El ciego necio y el sordo sabio
1ª Cor 2,14
Pero el hombre natural no percibe las cosas que son del Espíritu de Dios, porque para él son locura, y no las puede entender, porque se han de discernir espiritualmente.
Érase una vez un ciego necio que dedicó buena parte de su vida a negar la existencia de los colores. No sólo eso. En su estupidez, se pasaba las horas atacando especialmente a aquellos que decían vivir felices en lugares que se caracterizaban por poseer una belleza natural digna de contemplarse. Su actitud no era sino fruto del complejo que tenía por su incapacidad física. A tanto llegó su necedad que cuando le ofrecieron una cura a su ceguera, se negó a recibirla porque "es mentira que la gente vea". Era la encarnación viva del refrán "no hay peor ciego que el que no quiere ver".

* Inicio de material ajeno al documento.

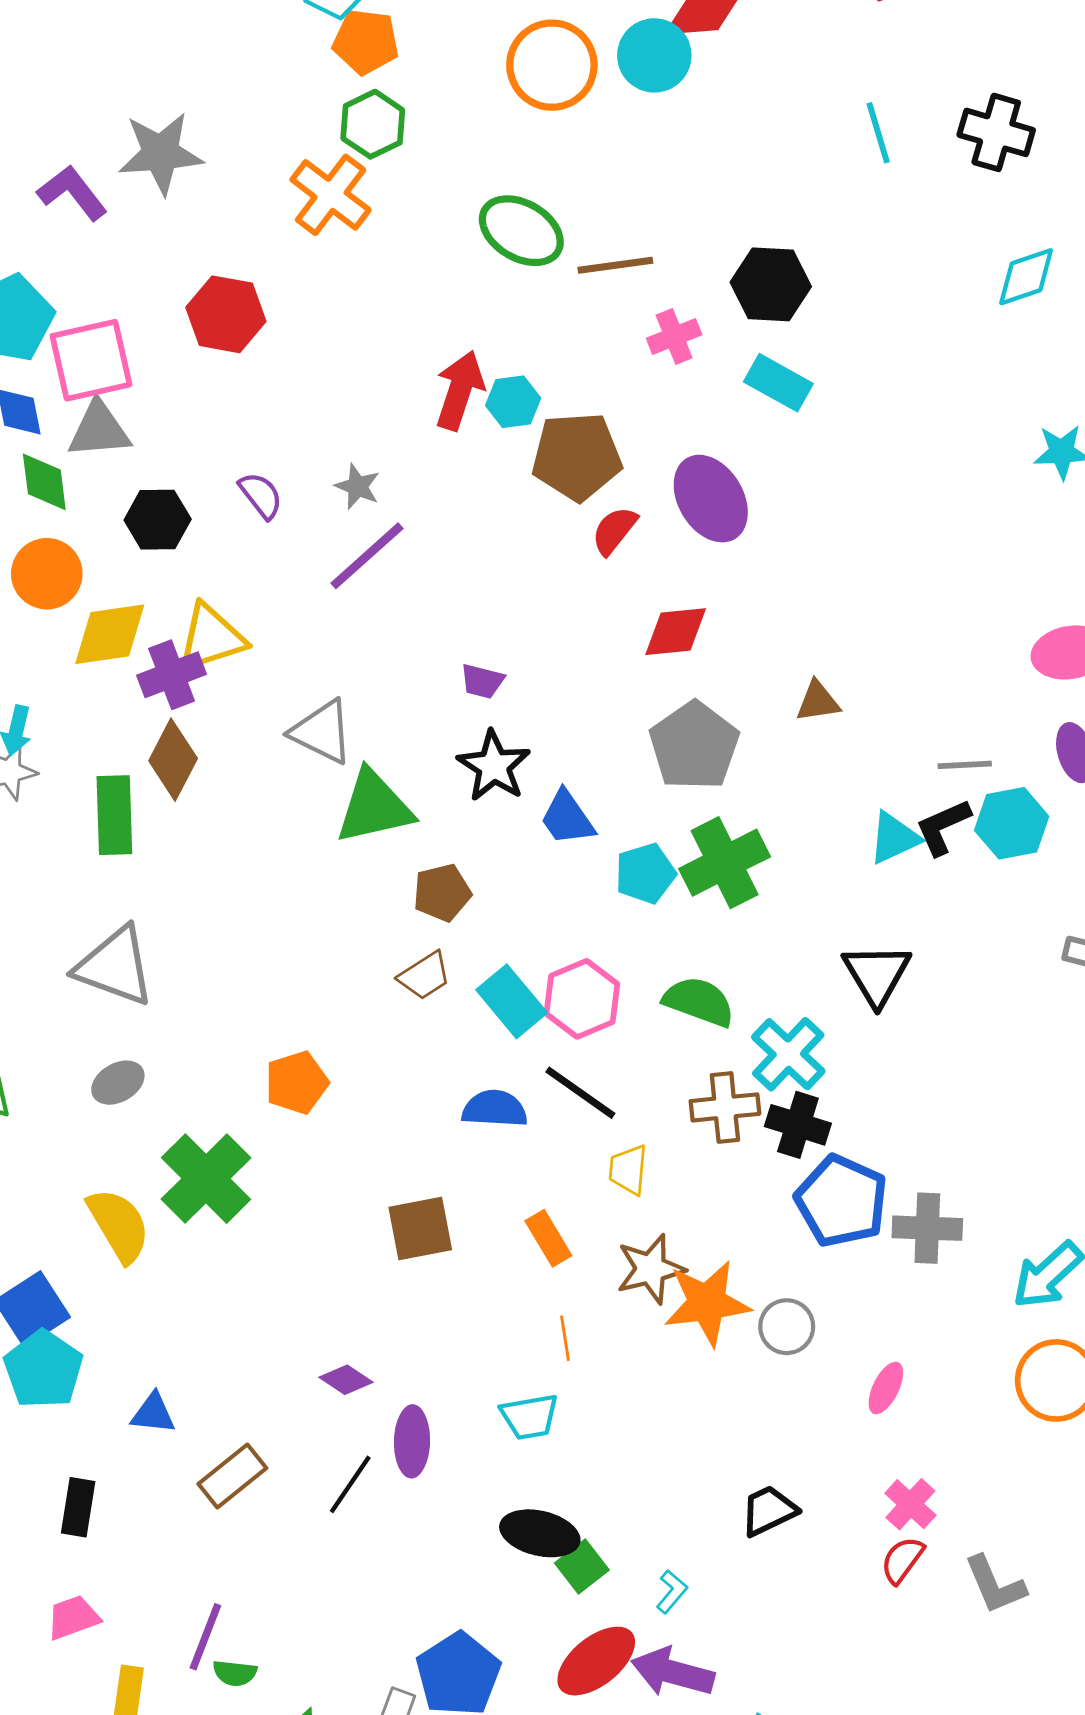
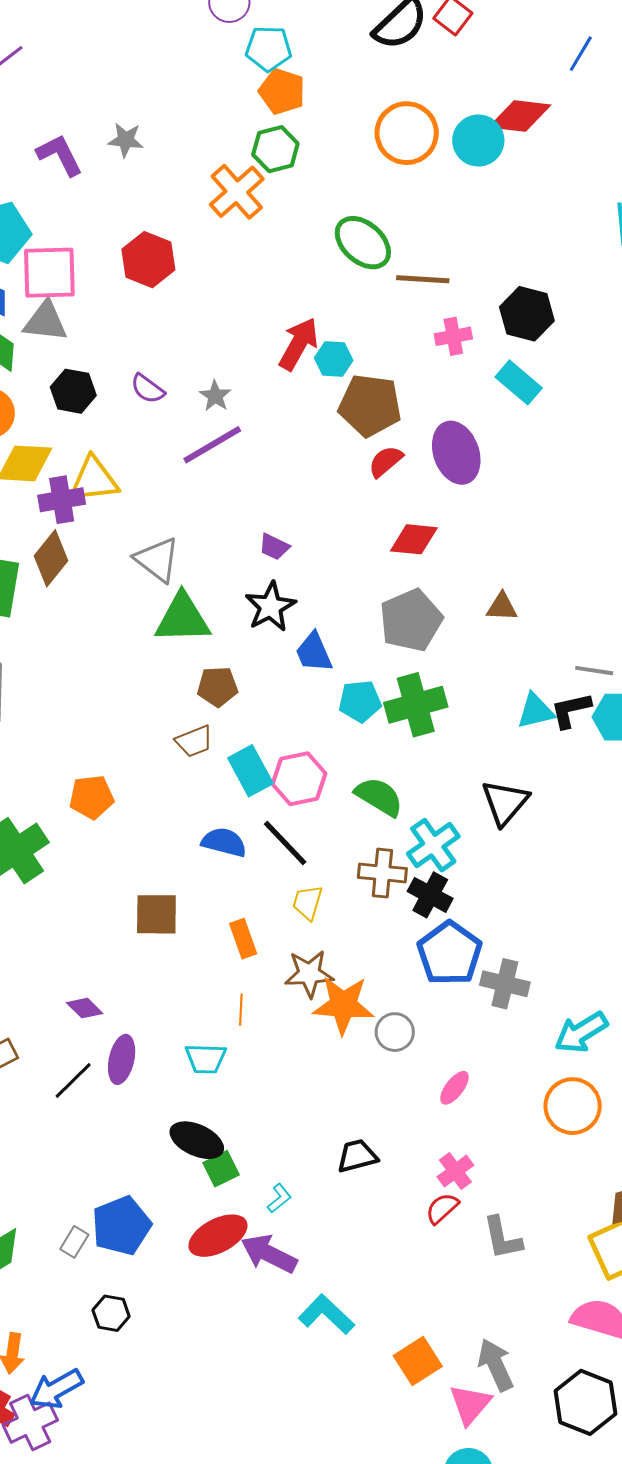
gray star: (161, 153) -> (126, 140), size x0.6
purple semicircle: (261, 495) -> (148, 389), turned 153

Érase una vez un sordo sabio que, aunque no podía escuchar sonido alguno, gustaba de ir a conciertos y representaciones de ópera. Cuando le preguntaban porqué un sordo como él asistía a esos acontecimientos, su respuesta era siempre la misma: "En la ópera veo al actor que está detrás de cada tenor, de cada barítono, de cada soprano. Y en los conciertos consigo discernir si la pieza musical es buena y está bien tocada, cuando contemplo el efecto que crea en los rostros de la gente". Cuando se encontró la curación a su sordera, aquella persona vivió siempre como un regalo lo que para el resto era algo natural.